Хорохорились облепившие гребень тына мокшанские удальцы — оружьем размахивали; грозили, что тоже будут теперь нападать «не как льзя»; бранились гадко по-своему и по-вятичски (снова услыхал Кудеслав «евина вонького»)… Ерепенились вятичи — тоже потрясали оружием (не рискуя, однако, выходить на открытое); орали, что «это мы за вас еще толком-то и не брались, а вот ужо»… Однако было ясней ясного: перекипели и те и другие. Не хочется им больше.

А брань да угрозы — это не от злости.

От радости это.

Они ведь не урманские вой, не каганская рать и не Волковы дружинники. Для тех с ворогом биться — что бортнику пчелиный рой из дупла выкуривать или кузнецу по раскаленному железу ковадлом греметь. Труд. Любый или же не шибко любый, но свой, привычный. Тот, без которого жизнь не в жизнь.

А эти, которые на тыне и которые на опушке, — эти лишь в ярости способны побоище учинить. Или от несытой зависти на чужое добро. Или еще от чего-нибудь такого же, только чтоб непременно до самого нутра проняло, чтоб взор помутился, чтоб сердце заколотилось неистовей, чем заяц в силке… Тогда-то они способны на многое. Кабанами переть напролом; по-рысьи внезапно валиться на вражью голову из невидной да неслышной засады; упрямей раненого медведя ночи и дни напролет стеречь укрывшегося в крепком месте ворога — рано или поздно опростоволосится, высунется, подставится под смертный удар.

Но уж коли пошло спадать буйное пламя в груди… Нет, и тогда умелый начальствующий вполне может вновь растравить их души — если сочтет нужным.

Однако в тот день начальствующие готовы были на что угодно, только бы не распалить своих родовичей вновь.

А сами родовичи…

Сами они — и мокшане, и вятичи — слишком радовались тому, что дымы над градским тыном постепенно светлеют да прозрачнеют.

Сами они прекрасно видели, что сошедшиеся на полпути меж опушкой да частоколом старики близки к согласию.

Ну и слава богам.

Конечно, если те, на опушке, снова вздумают…

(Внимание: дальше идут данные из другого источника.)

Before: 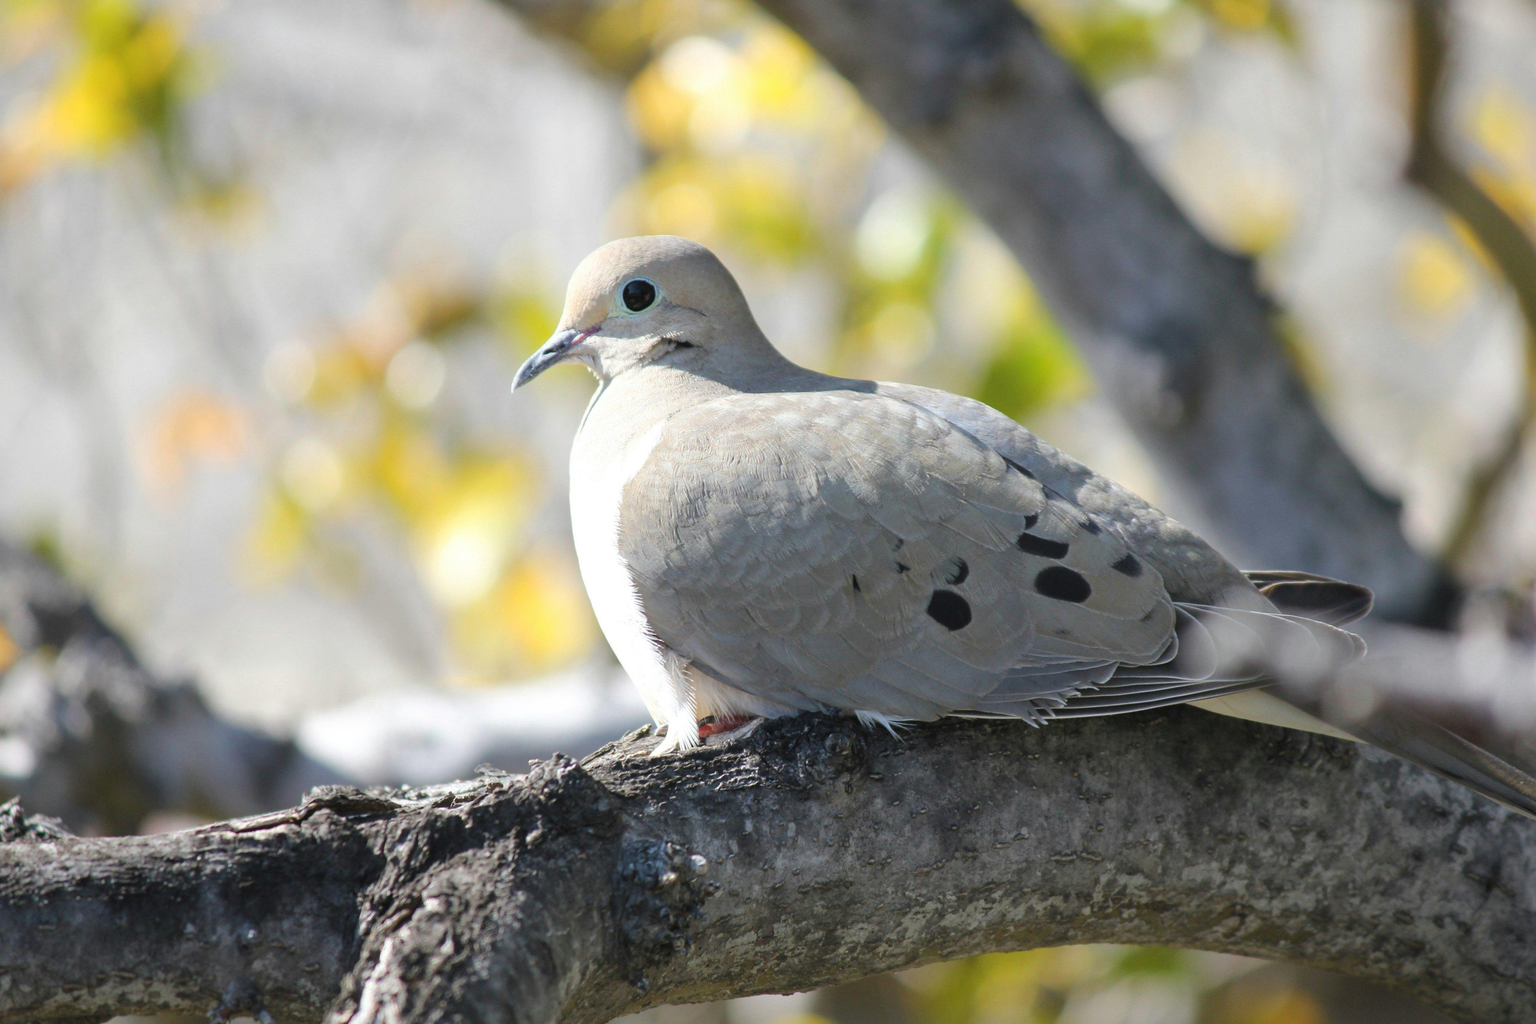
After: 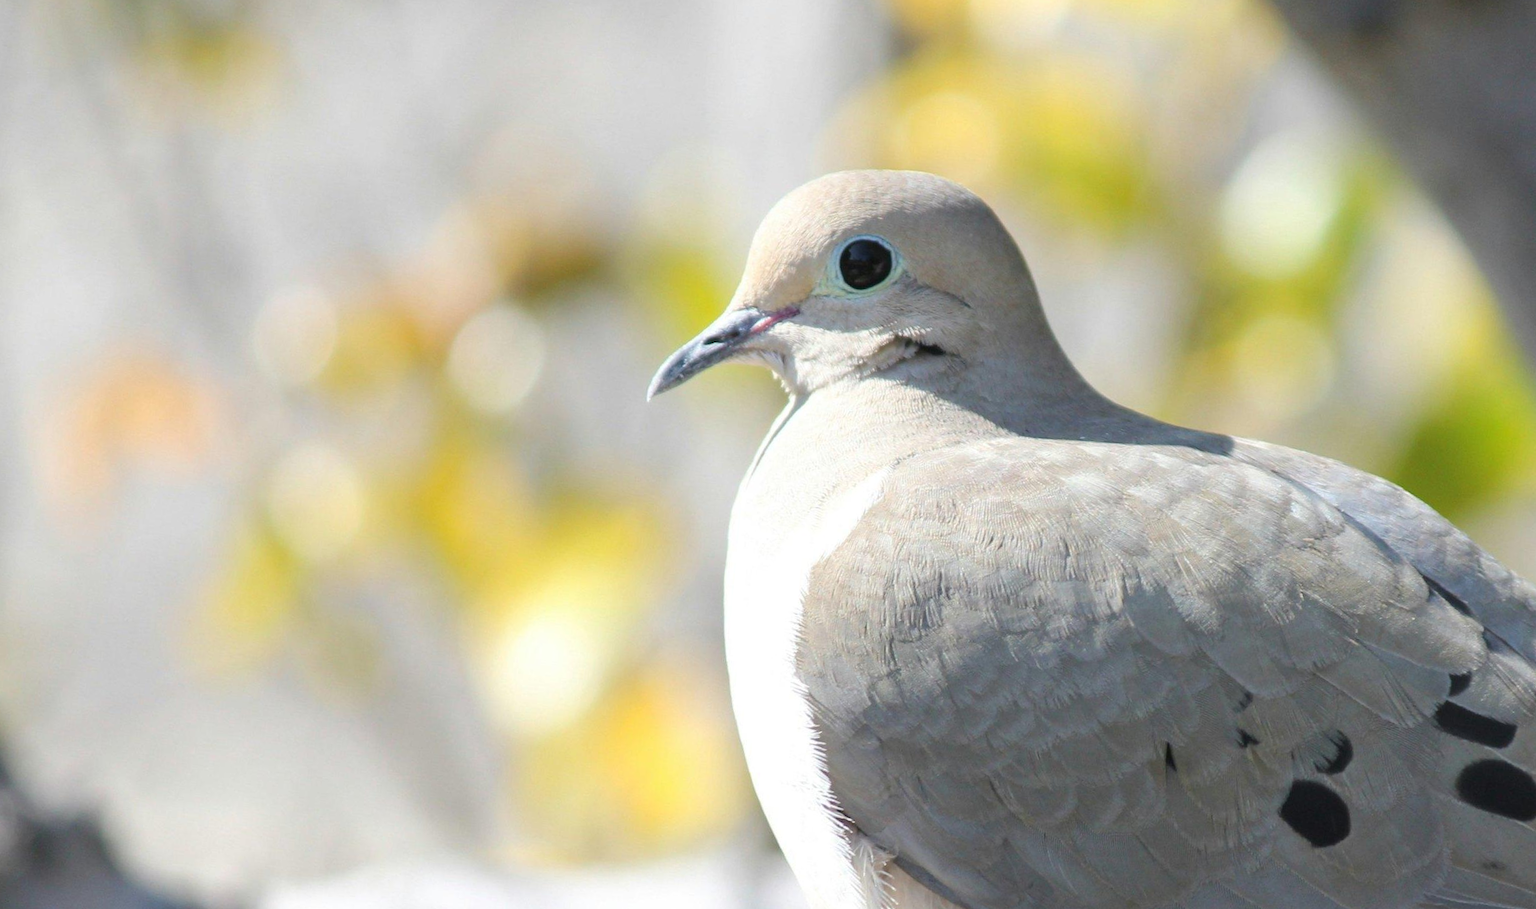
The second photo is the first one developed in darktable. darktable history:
crop and rotate: angle -5.27°, left 2.26%, top 6.659%, right 27.214%, bottom 30.653%
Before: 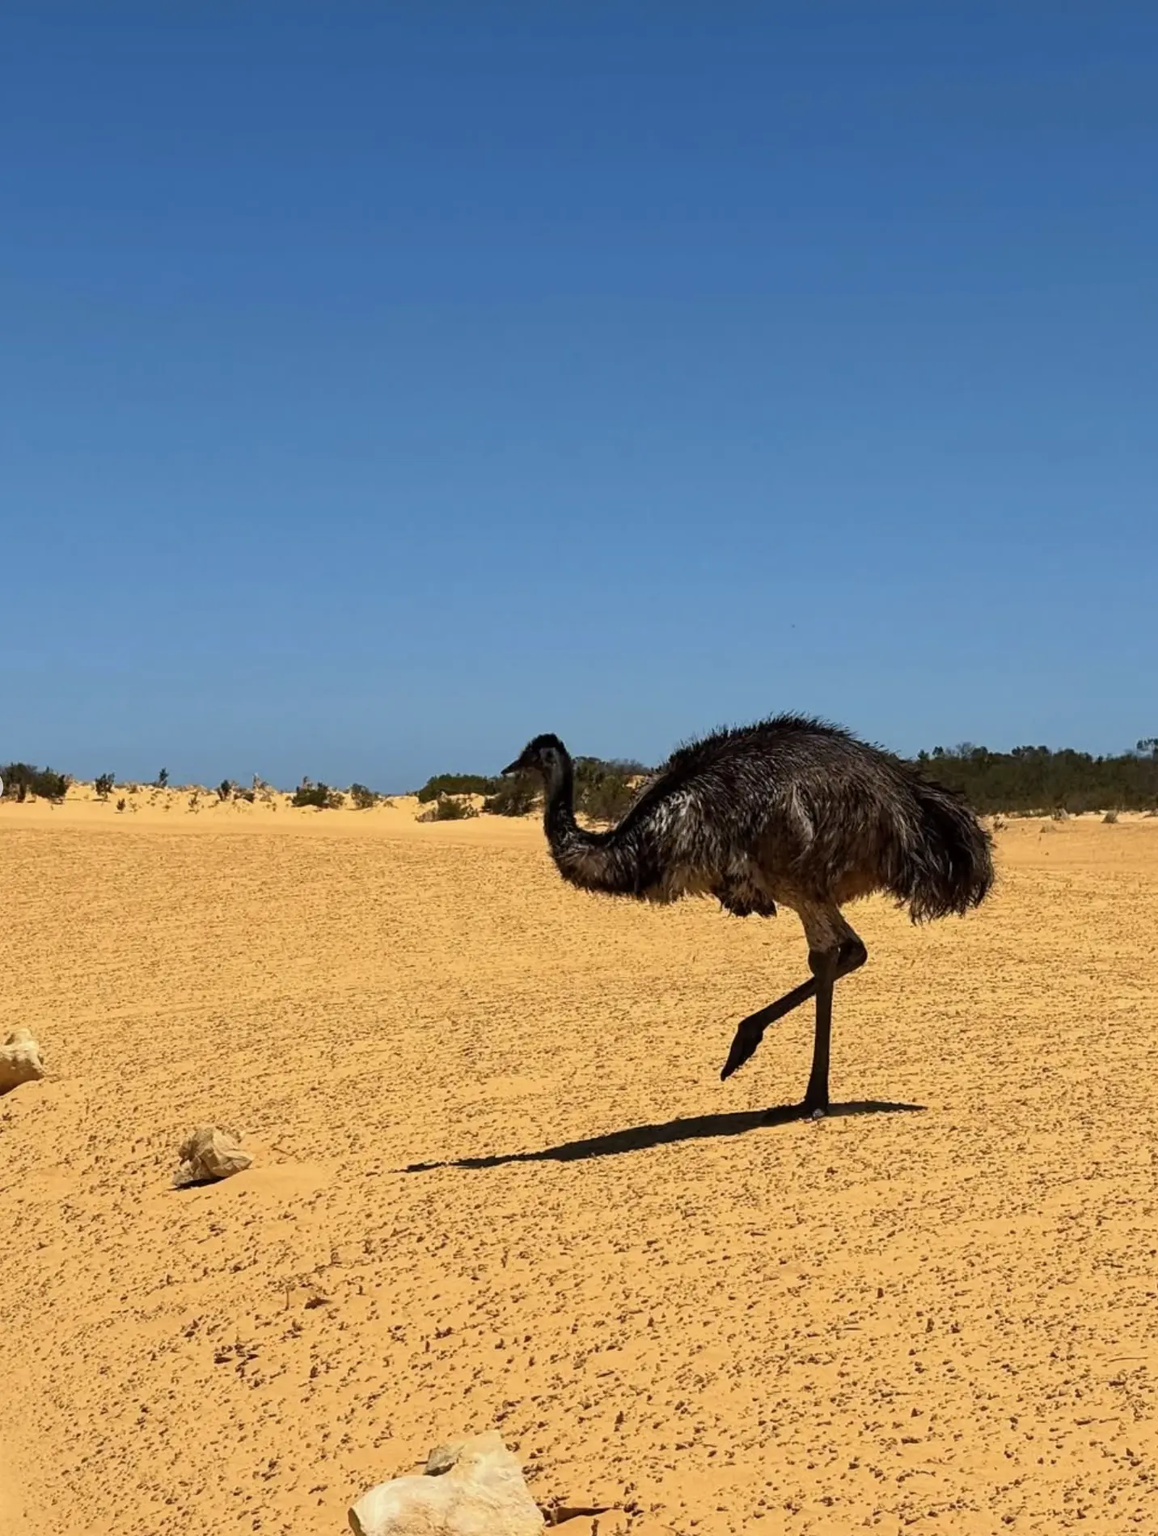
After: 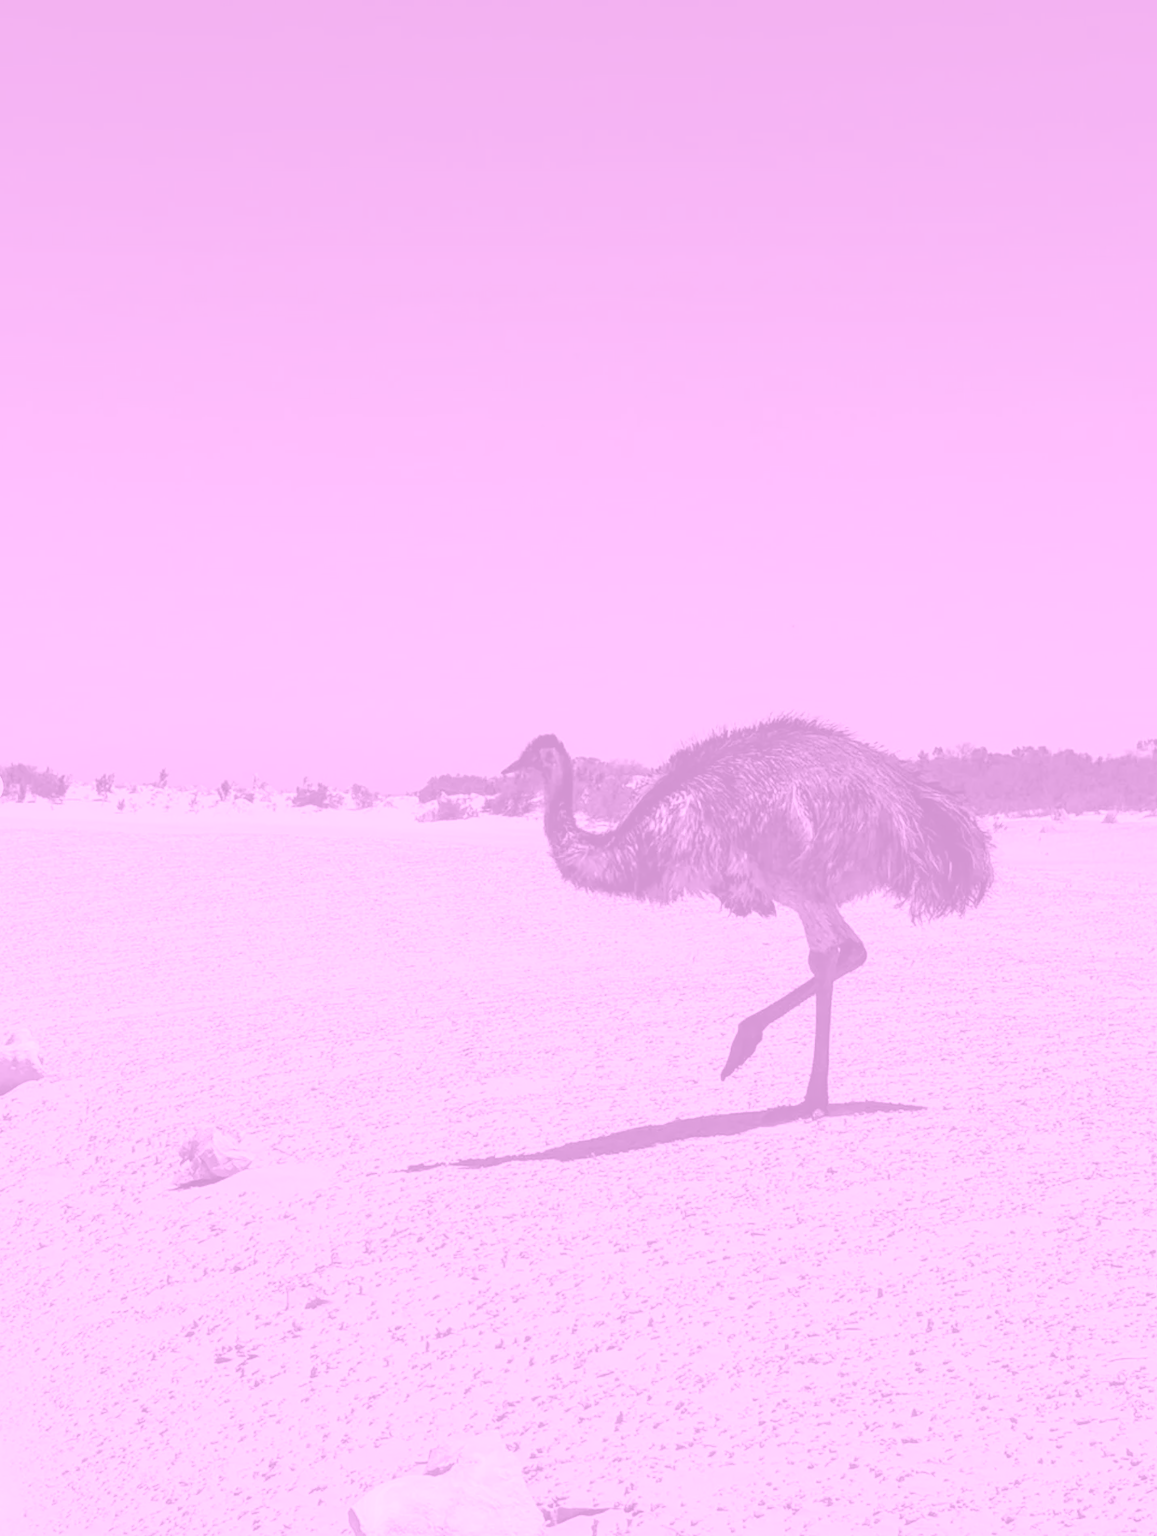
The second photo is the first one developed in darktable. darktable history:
local contrast: detail 110%
colorize: hue 331.2°, saturation 75%, source mix 30.28%, lightness 70.52%, version 1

Конечно, если тем, на тыне, захочется еще…

Но это лишь слова. Одни не вздумают, потому что другим не захочется, а другим не захочется, потому что одни не вздумают. Потому что и для тех и для других битва — не труд, без которого жизнь не в жизнь.

Да, по всему было видать, что Лисовин и мокшанский старейшина близки к согласию. Мордвин, кивнув Велимиру, отвернулся и проорал своим сгрудившимся на тыне сородичам какое-то немногословное приказание. Лисовин же, оборотившись к лесной опушке, крикнул:

— Слышь, Кудеслав, поди сюда, только без оружия. Нож оставь при себе, а остальное брось. И руки держи на виду. А прочим нашим скажи, чтоб глупостей не натворили, понял?

В другое время Мечник не стал бы никого предупреждать насчет глупостей — Белоконь-то здесь останется, проследит… Но в тот день именно хранильник внушал Кудеславу едва ли не большее опасение, чем все остальные.

Перейти на страницу:

Все книги серии Сказанья о были и небыли

Изверги
Изверги

"…После возвращения Кудеслава-Мечника в род старики лишь однажды спрашивали да слушались его советов – во время распри с мордвой. В том, что отбились, Кудеславова заслуга едва ли не главная. Впрочем, про то нынче и вспоминает, похоже, один только Кудеслав……В первый миг ему показалось, что изба рушится. Словно бы распираемый изнутри неведомой силой, дальний угол ее выпятился наружу черным уступом-горбом. Кудеслав не шевелясь ждал медвежьего выбора: попятиться ли, продолжить игру в смертные прятки, напасть ли сразу – на то сейчас воля людоеда……Кто-то с хрипом оседал на землю, последним судорожным движением вцепившись в древко пробившей горло стрелы; кто-то скулил – пронзительно, жалко, как недобитый щенок; кричали, стонали убиваемые и раненые; страшно вскрикивал воздух, пропарываемый острожалой летучей гибелью; и надо всем этим кровянел тусклый, будто бы оскаляющийся лик Волчьего Солнышка……Зачем тебе будущее, которое несут крылья стервятника? Каким бы оно ни казалось – зачем?.."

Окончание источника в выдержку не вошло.